How to museum
The first thing you have to do is go to a lot of museums. If you go to a lot of museums, you learn how to skip stuff, and skipping stuff is how to museum.
You should go to big museums & small museums, weird museums by eccentrics and glittering museums that billionaires funded, famous museums and no-name museums, museums that are a single room, museums with art that was stolen, museums that were themselves stolen, museums that are an art piece unto themselves. You have to do an awful lot of looking before you can see.
Don’t stop
The endgame is to go through museums quickly. Stop for what grabs you. Take as much time as you must. But you must set “ignore” as your museum default. Power walking is not unreasonable.
I once went to a major art museum in Los Angeles with a friend, and the elevator doors opened to a massive Jeff Koons balloon puppy. As my pal slowed to admire, I said “I don’t stop for Koons,” and kept walking.
One should generally never stop for Koons, of course, but I’m sure that there are more controversial artists for whom you, too, are uninterested in stopping for. Bar his monumental canvas in the atrium of the Barnes, Matisse has never really hit for me. Ellsworth Kelly should, given my general tastes, but no. I know these artists are “good” and worth one’s time in a more general sense.
This is discernment. It’s not a matter of who’s good. It’s a matter of whether the art will hit. You are chasing the hit, the surrender, the process of staring gobsmacked at something for 25 minutes.
Museum fatigue
You walk past Koons because he is milquetoast Instagram-ready nonsense that signifies nothing, but also because you can’t be wasting time. Museums have a cap. That cap is two hours. You have two hours before museum fatigue settles in, regardless of how fit you are, or how many stimulants you put in your body that morning. Seeing, walking, seeing, standing, seeing, and standing takes a truly shocking amount of energy. You will beg for benches by the time you’re done.
You will, over time, learn the contours of your own specific museum fatigue, which is different from everyone’s museum fatigue. As you flump onto a bench in front of a 25’ pointillist canvas that every living being can instantly recognize, you contemplate embodiment first, art second.
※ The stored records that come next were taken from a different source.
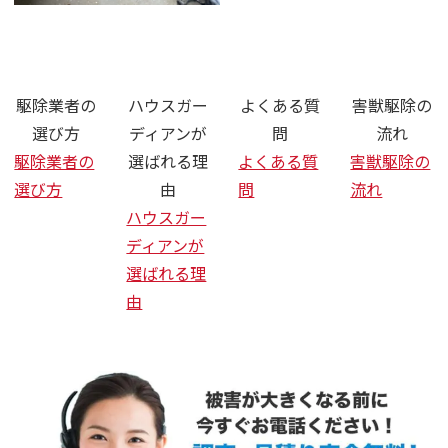
さいたま市 ネズミ ハクビシン 駆
駆除業者の
ハウスガー
よくある質
害獣駆除の
選び方
ディアンが
問
流れ
駆除業者の
選ばれる理
よくある質
害獣駆除の
選び方
由
問
流れ
ハウスガー
ディアンが
選ばれる理
由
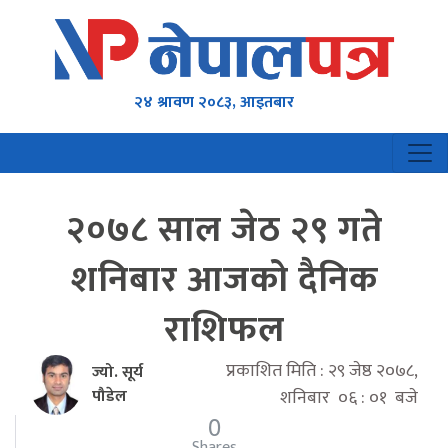
२४ श्रावण २०८३, आइतबार
२०७८ साल जेठ २९ गते
शनिबार आजको दैनिक
राशिफल
प्रकाशित मिति : २९ जेष्ठ २०७८,
ज्यो. सूर्य
पौडेल
शनिबार ०६ : ०१ बजे
0
Shares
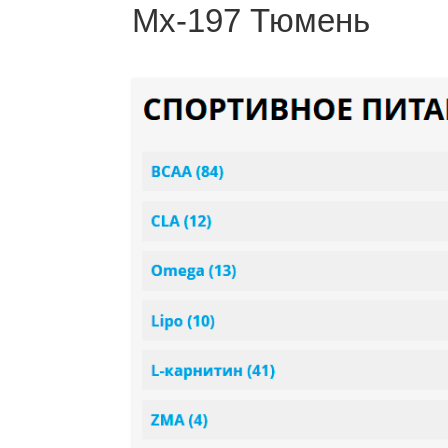
Mx-197 Тюмень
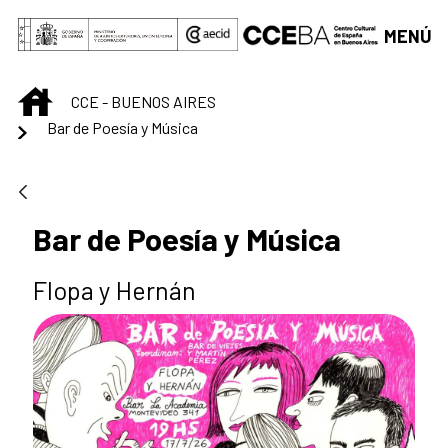
Saltar al contenido principal
MENÚ
INICIO
CCE - BUENOS AIRES
Bar de Poesía y Música
Bar de Poesía y Música
Flopa y Hernán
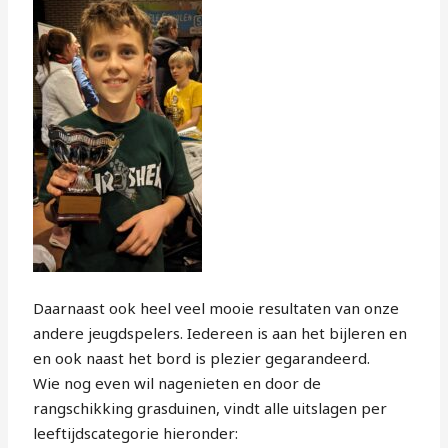
Daarnaast ook heel veel mooie resultaten van onze
andere jeugdspelers. Iedereen is aan het bijleren en
en ook naast het bord is plezier gegarandeerd.
Wie nog even wil nagenieten en door de
rangschikking grasduinen, vindt alle uitslagen per
leeftijdscategorie hieronder:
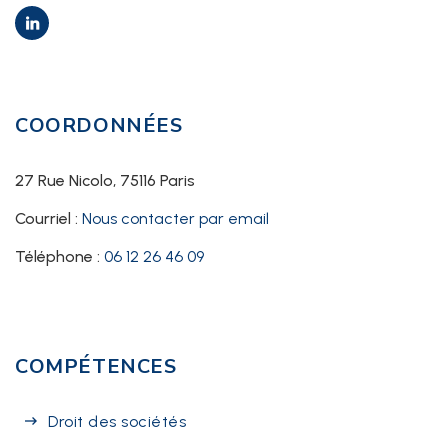
COORDONNÉES
27 Rue Nicolo, 75116 Paris
Courriel :
Nous contacter par email
Téléphone :
06 12 26 46 09
COMPÉTENCES
Droit des sociétés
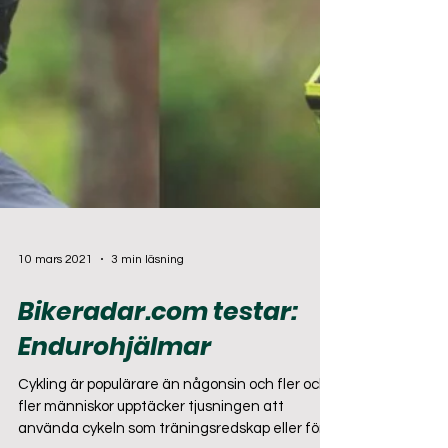
10 mars 2021
3 min läsning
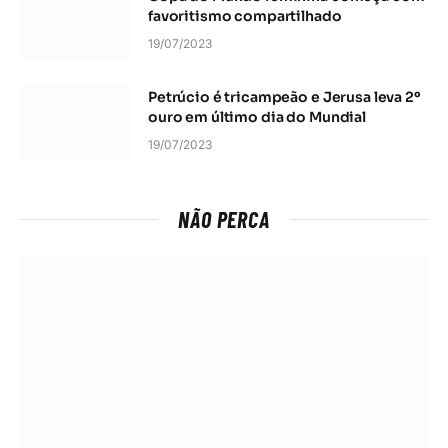
favoritismo compartilhado
19/07/2023
Petrúcio é tricampeão e Jerusa leva 2º
ouro em último dia do Mundial
19/07/2023
NÃO PERCA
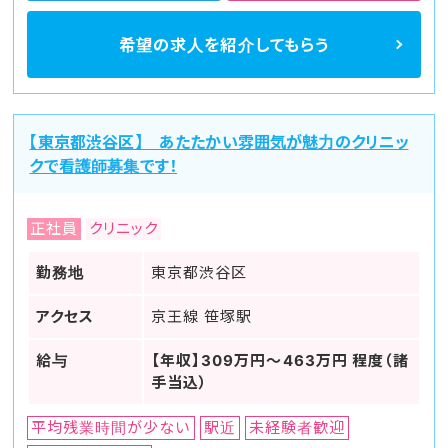
希望の求人を
紹介してもらう
【東京都渋谷区】 あたたかい雰囲気が魅力のクリニッ
クで看護師募集です！
正社員
クリニック
勤務地
東京都渋谷区
アクセス
京王線 笹塚駅
給与
【年収】309万円～463万円 程度（諸
手当込）
平均残業時間が少ない
駅近
未経験者歓迎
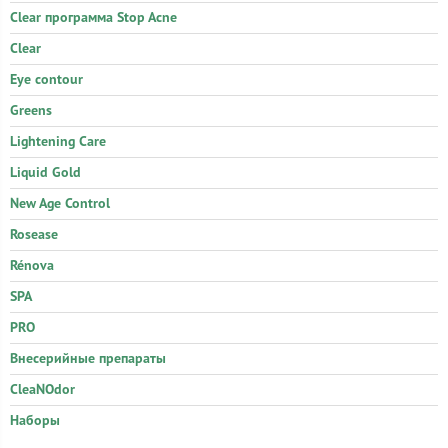
Clear программа Stop Acne
Clear
Eye contour
Greens
Lightening Care
Liquid Gold
New Age Control
Rosease
Rénova
SPA
PRO
Внесерийные препараты
CleaNOdor
Наборы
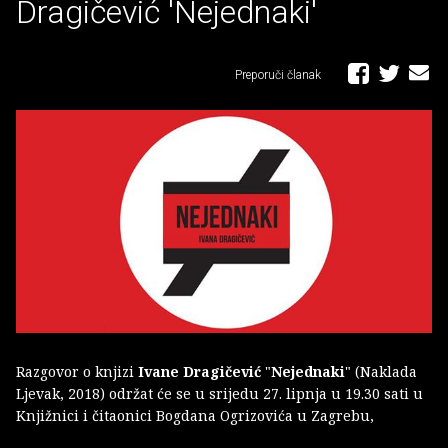
Dragičević 'Nejednaki'
Preporuči članak
Razgovor o knjizi
Ivane Dragičević
"
Nejednaki
" (Naklada
Ljevak, 2018) održat će se u srijedu 27. lipnja u 19.30 sati u
Knjižnici i čitaonici Bogdana Ogrizovića u Zagrebu,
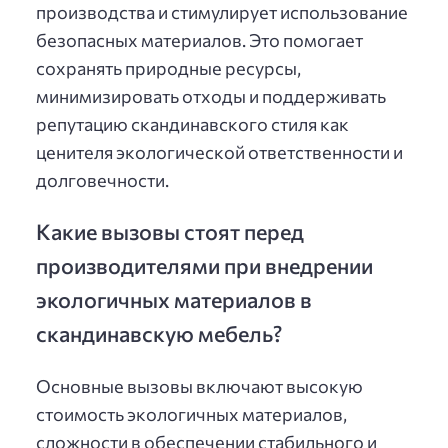
производства и стимулирует использование
безопасных материалов. Это помогает
сохранять природные ресурсы,
минимизировать отходы и поддерживать
репутацию скандинавского стиля как
ценителя экологической ответственности и
долговечности.
Какие вызовы стоят перед
производителями при внедрении
экологичных материалов в
скандинавскую мебель?
Основные вызовы включают высокую
стоимость экологичных материалов,
сложности в обеспечении стабильного и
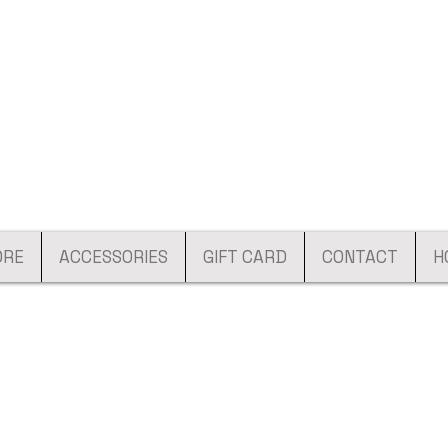
ORE
ACCESSORIES
GIFT CARD
CONTACT
H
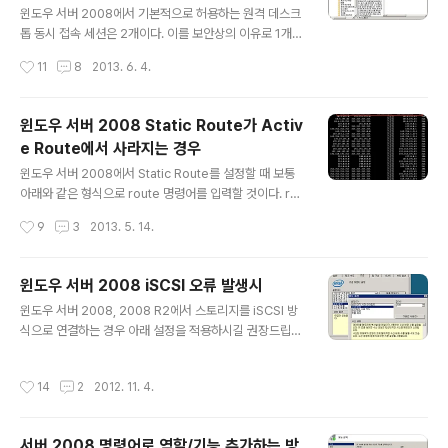
다. 즉 그림이다. 따라서 정보의 현행화 문제가 발생한다.
윈도우 서버 2008에서 기본적으로 허용하는 원격 데스크
이 문제를 해결하기 위해 나는 아래와 같은 방법을 구상해
톱 동시 접속 세션은 2개이다. 이를 보안상의 이유로 1개로
보았다. 매번 로그인 할 때마다 프로그램이 실행되도록 하
제한하는 방법은 아래와 같다. (2008 R2 기준) 로컬 그룹
작성시간
11
8
2013. 6. 4.
는 것이다. 그리고 이 서버에 로그온 하는 모든 유저들..
정책 편집기 - 컴퓨터 구성 - 관리 템플릿 - Windows 구
성 요소 - 터미널 서비스 - 원격 데스크톱 세션 호스트 - 연
결 - 연결 개수 제한 위 그림은 연결 개수를 1개로 제한한
윈도우 서버 2008 Static Route가 Activ
것이다. 이를 레지스트리로 수정하려면? REG ADD "HKL
e Route에서 사라지는 경우
M\SOFTWARE\Policies\Microsoft\Windows NT
글 내용
\Terminal Services" /v MaxInstanceCount /t REG
윈도우 서버 2008에서 Static Route를 설정할 때 보통
_DWORD /d 1 /f 위 명령어 한줄이면 충분하다. 이렇게
아래와 같은 형식으로 route 명령어를 입력할 것이다. ro
설정해두면 기존 세션이 연결된 상태에서 추가 연결을 시
ute -p add 1.1.1.1 172.27.195.1 route -p add 2.2.2.
작성시간
9
3
2013. 5. 14.
도할 경우 ..
2 mask 255.255.255.255 172.27.195.1 route -p
add 3.3.3.3/32 172.27.195.1 일반적인 환경에서는 위
형식으로 route 설정을 해도 별다른 문제가 없다. 하지만
윈도우 서버 2008 iSCSI 오류 발생시
Failover Cluster 구성된 환경이라면 각별히 주의해야
글 내용
윈도우 서버 2008, 2008 R2에서 스토리지를 iSCSI 방
한다. 아래와 같이 Static Route 설정된 1.1.1.1, 2.2.2.2,
식으로 연결하는 경우 아래 설정을 적용하시길 권장드립니
3.3.3.3에 대한 규칙은 Active Route에 존재해야 하며
다. 동일한 문제로 두번이나 큰 장애를 겪었기 때문에, 다른
그것이 정상이다. 하지만 아래와 같이 당연히 있어야 할 St
분들은 겪지 않으셨으면 하는 마음에서 올립니다. 참조 링
ati..
작성시간
14
2
2012. 11. 4.
크 http://support.microsoft.com/kb/981482 증상
은 윈도우 이벤트 로그에 아래와 같은 이벤트가 뜨고, 디스
크가 정상적으로 보이지 않는 것입니다. Error ID 20 Co
서버 2008 명령어로 역할/기능 추가하는 방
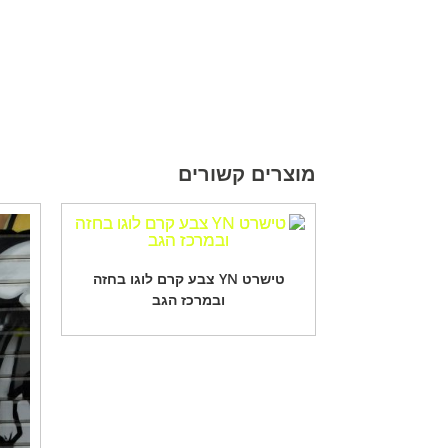
מוצרים קשורים
טישרט YN צבע קרם לוגו בחזה
ובמרכז הגב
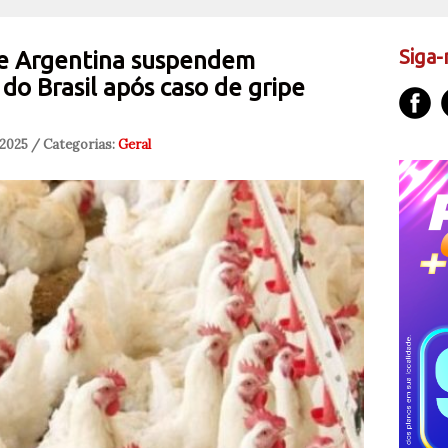
Siga-
 e Argentina suspendem
do Brasil após caso de gripe
 2025 / Categorias:
Geral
Museums have a way of reminding us that we are garbage meat sacks. By the end we just wish we could astrally project our consciousness into every room at once, becuase it would be quite a bit more convenient than fighting the crowds.
Road not taken
In the largest, most iconic museums, one must follow what I have come to refer to as the Robert Frost Rule: if there is a fork in the road, always, always take the less popular one. This is useful for both your sanity and for your variety of experience. There is always something underrated and cool inside of a big fancy museum, away from the beaten path.
If you do this in the Louvre, you will end up in the basement within 10 minutes, alone with the largest collection of ancient Egyptian art & artifacts outside of Egypt. If you do this in the Uffizi, you will leave the Uffizi and do something fun, instead.
Take it in
Museums should connect us to the rest of the human race, to history, to future possibility. The goal is to find what works for you, what hits for you, what shocks you into a sense of awe and wonder.
You aren’t ticking any boxes. You are chasing the feeling.